Dalam teori kebudayaan C.A Van Peursen, perkembangan budaya manusia
dibagi menjadi tiga tahap, yaitu mitis, ontologis, dan fungsionalis.
C.A van Peursen (1976) mengajukan
bahwa kebudayaan terdiri dari tiga dimensi yaitu mitis, ontologis, dan
fungsional. Dalam dimensi mitis, relasi manusia dengan lingkungannya bersifat
terbuka. Pada dimensi ontologis, relasi manusia dengan lingkungannya bersifat
tertutup. Dan pada dimensi fungsional, relasi manusia dengan lingkungan
bersifat partisipatif.
Dimensi mitis ditandai oleh
manusia yang merasa dirinya dikelilingi oleh gaya tak terlihat disekitarnya.
Dimensi mitis disebut juga pandangan ekosentris dimana manusia berintegrasi
dengan alam dan dikendalikan oleh alam.
Dimensi ontologis ditandai oleh
manusia yang tidak lagi hidup dalam kekuasaan mitis namun bebas untuk memeriksa
apapun. Dimensi ontologis disebut juga pandangan antroposentris dimana manusia
bersifat asertif dan mengendalikan alam.
Dimensi fungsional ditandai oleh
sikap dan kondisi pikiran yang tidak lagi terkesan dengan sekitarnya, tidak
lagi mengambil jarak dengan objek, namun ia ingin membentuk hubungan terhadap
segala hal dalam lingkungannya. Dimensi ini diidentifikasi sebagai kebudayaan
modern.
Tahap Mitis
Manusia
menganggap bahwa dirinya adalah bagian dari alam. Manusia merasa bahwa dirinya
berada di dalam dan dipengaruhi oleh alam. Hal ini dapat dilihat budaya Indian.

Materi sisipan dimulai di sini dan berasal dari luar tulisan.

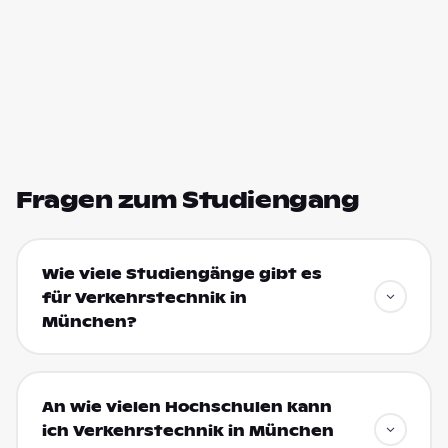
Fragen zum Studiengang
Wie viele Studiengänge gibt es
für Verkehrstechnik in
München?
An wie vielen Hochschulen kann
ich Verkehrstechnik in München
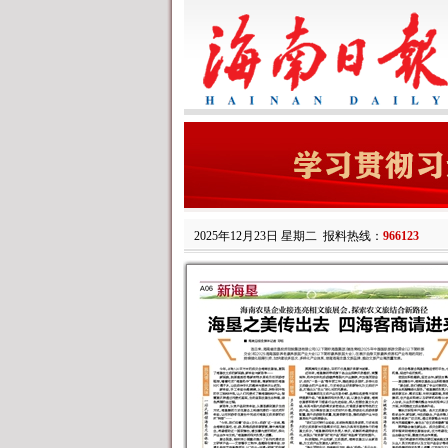
2025年12月23日 星期二
报料热线：
966123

Mereka sering menganggap bahwa diri mereka adalah penjelmaan dari hewan di
sekitarnya. Pada tahap ini, manusia kerap memberikan kurban atau sesaji sebagai
bentuk penghormatannya kepada alam. Manusia juga membuat norma-norma perlakuan
terhadap alam. Sehingga hidupnya selalu selaras dengan alam dan dilindungi oleh
alam itu sendiri.
Tahap Ontologis
Manusia
mulai mengenal agama. Manusia tidak lagi memberikan kurban dan memandang bahwa
alam merupakan sama-sama makhluk Tuhan yang harus dijaga kelestariannya.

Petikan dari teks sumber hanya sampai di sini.